- The Washington Times - Wednesday, August 7, 2019

A bunch of angry residents stormed into a Manhattan Beach City Council meeting and demanded government officials do something and do something quick, by gosh, about the pink house with yellow smiley face emojis that is — so the argument goes — upsetting their property value scale.

But guess what, MB residents: Being an American sometimes requires a turning of the cheek. Offensiveness isn’t really a reason to wreck private property rights and protections.

As founder John Adams said: “Property must be secured or liberty cannot exist.”

Yep. Besides, freedom isn’t really free if the government is always being called to step in and regulate away the offensiveness.

The backstory is this, as reported by the Los Angeles Times: A homeowner in the L.A. neighborhood of Manhattan Beach broke local laws by renting out her home for short-term stays.

“I did a four-day short-term rental and got fined $4,000,” homeowner Kathryn Kidd said, in an interview with Easy Reader News. “Now I only do long-term rentals. I didn’t realize [the short-term rental] was illegal.”

But the fines wouldn’t have occurred if the local governing authorities hadn’t been alerted to her short-term rental — and the local government authorities were only put on Kidd’s tail when neighbors complained.

So Kidd paid her fine.

Then she painted the front of her home bright pink and decorated it with a couple of yellow emojis, one with crossed eyes and extended tongue and the other, with crossed eyes and a zipper for a mouth. Both emojis also have inordinately long eyelashes — a point of particular contention to one of the neighbors who are now complaining, once again.

“I feel like I’ve been directly attacked with my eyelash extensions,” said Susan Wieland, one of the neighbors who reported Kidd’s short-term rental activities, as reported in Gizmodo. “It’s definitely directed. I had [my own lashes] done here in Manhattan Beach and they did them way too big. Now it’s painted on the house. … [And] I feel like I’m being bullied, frankly, by [Kidd]. … She’s a bully and she feels she is entitled.”

Sorry, Ms. Wieland. That’s not bullying.

That’s funny.

And that’s sort of what you get when you try to regulate others’ personal properties.

Another neighbor seems similarly bullied.

“[Kidd] was upset the city shut her down and fined her thousands of dollars,” Dina Doll said, CBS reported. “I think [the emojis are] not even ambiguous actually. Zip the lip … we all know what that means. I think it violates every sense of common decency.”

This is just the sort of elitist attitude that fuels over-the-top zoning laws, radical environmentalism and nosy, pesky, “I am zee law!”-type homeowners’ associations: the belief in conformity, at all costs.

The view that the collective matters more than the individual.

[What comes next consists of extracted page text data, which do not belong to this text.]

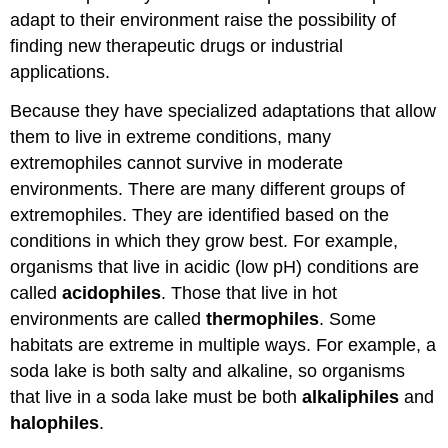
adapt to their environment raise the possibility of
finding new therapeutic drugs or industrial
applications.
Because they have specialized adaptations that allow
them to live in extreme conditions, many
extremophiles cannot survive in moderate
environments. There are many different groups of
extremophiles. They are identified based on the
conditions in which they grow best. For example,
organisms that live in acidic (low pH) conditions are
called
acidophiles
. Those that live in hot
environments are called
thermophiles
. Some
habitats are extreme in multiple ways. For example, a
soda lake is both salty and alkaline, so organisms
that live in a soda lake must be both
alkaliphiles
and
halophiles
.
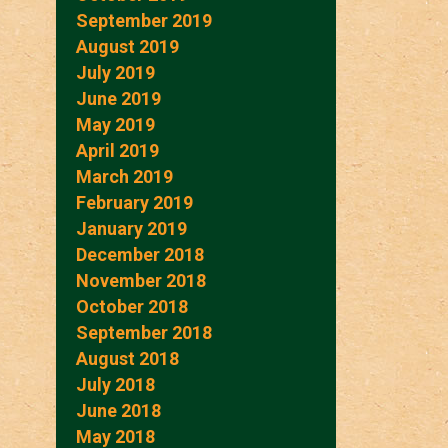
September 2019
August 2019
July 2019
June 2019
May 2019
April 2019
March 2019
February 2019
January 2019
December 2018
November 2018
October 2018
September 2018
August 2018
July 2018
June 2018
May 2018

In Kidd’s case, she said her house painting was simply a “message” to be “positive and happy and love life,” and that her neighbors are just being overly sensitive. And while that may be the truth — it may not be, either. It may very well be that Kidd did paint her house as a bit of payback for her nosy neighbors’ nosy tattling. But either way, so what?

Private property rights in America should be respected — even when they come in the form of a pink house with yellow emojis. That’s called freedom, people.

If neighbors don’t like that, they can move. And guess what; that’s called freedom, too.